Re: [PATCH v10 00/12] LUF(Lazy Unmap Flush) reducing tlb numbers over 90%

From: Dave Hansen
Date: Fri May 24 2024 - 13:16:56 EST


On 5/9/24 23:51, Byungchul Park wrote:
> To achieve that:
>
> 1. For the folios that map only to non-writable tlb entries, prevent
> tlb flush during unmapping but perform it just before the folios
> actually become used, out of buddy or pcp.

Is this just _pure_ unmapping (like MADV_DONTNEED), or does it apply to
changing the memory map, like munmap() itself?

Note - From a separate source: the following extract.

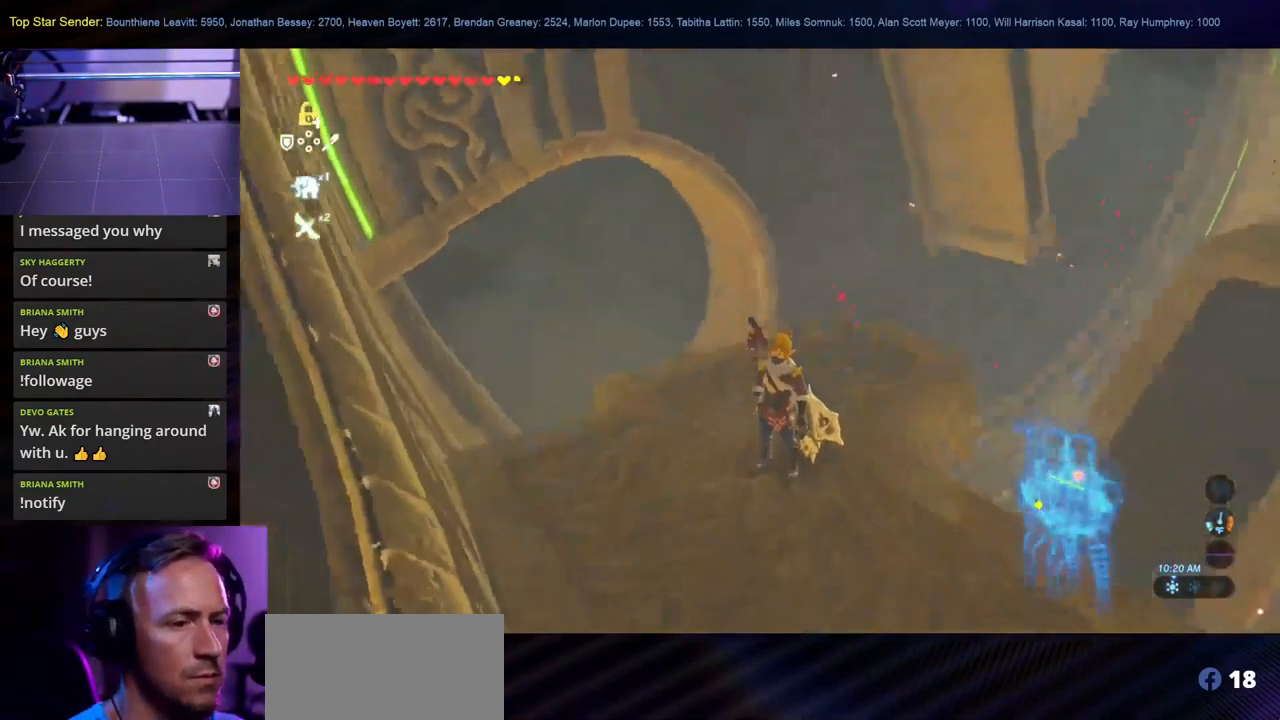
{"buttons": [], "left_stick": "center", "right_stick": "center", "events": []}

> 2. When any non-writable ptes change to writable e.g. through fault
> handler, give up luf mechanism and perform tlb flush required
> right away.
>
> 3. When a writable mapping is created e.g. through mmap(), give up
> luf mechanism and perform tlb flush required right away.

Let's say you do this:

fd = open("/some/file", O_RDONLY);
ptr1 = mmap(-1, size, PROT_READ, ..., fd, ...);
foo1 = *ptr1;

You now have a read-only PTE pointing to the first page of /some/file.
Let's say try_to_unmap() comes along and decides it can_luf_folio().
The page gets pulled out of the page cache and freed, the PTE is zeroed.
But the TLB is never flushed.

Now, someone does:

fd2 = open("/some/other/file", O_RDONLY);
ptr2 = mmap(ptr1, size, PROT_READ, MAP_FIXED, fd, ...);
foo2 = *ptr2;

and they overwrite the old VMA. Does foo2 have the contents of the new
"/some/other/file" or the old "/some/file"? How does the new mmap()
know that there was something to flush?

BTW, the same thing could happen without a new mmap(). Someone could
modify the file in the middle, maybe even from another process.

fd = open("/some/file", O_RDONLY);
ptr1 = mmap(-1, size, PROT_READ, ..., fd, ...);
foo1 = *ptr1;
// LUF happens here
// "/some/file" changes
foo2 = *ptr1; // Does this see the change?